ステロイド製剤(プレドニゾロン、リンデロン、メドロールなど。注射、内服両方あり)は初発で重症の患者さん、疾患活動性の高い高齢者の患者さんの治療導入では活躍する製剤だと思います。
  しかし、糖尿病、高血圧症、脂質異常症の原因にもなり、長期使用により感染症、骨粗鬆症、骨壊死、圧迫骨折の原因になることもあります。
  悪性関節リウマチ(皮膚潰瘍、血管炎や胸膜炎などを合併している症例)ではないのに、高容量(プレドニン換算で10mg以上)内服や関節注射、静脈注射を漫然と投薬するのは危険だと思われます。

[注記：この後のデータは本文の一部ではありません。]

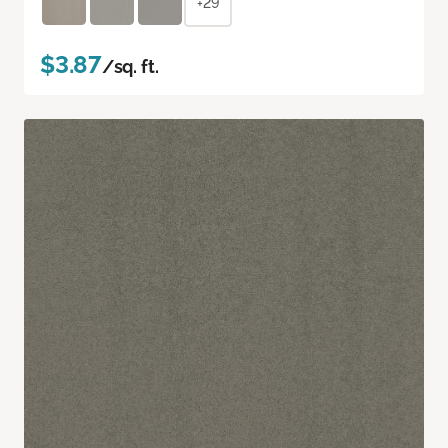
+29
$3.87
/sq. ft.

都会には注射製剤の抗リウマチ薬であるエンブレルをステロイド同様痛み止め感覚で投薬する医師が確かに存在します。気を付けて下さい。
あまり関節痛が無いのに、「関節リウマチは早期発見、早期治療することで完治する疾患です」と説得し、高額な投薬をしたがる医師や、高額な分子製剤の新薬が今後も販売されますが、新薬が出るたびに製剤を切り替えたがる医師にも気を付けて下さい。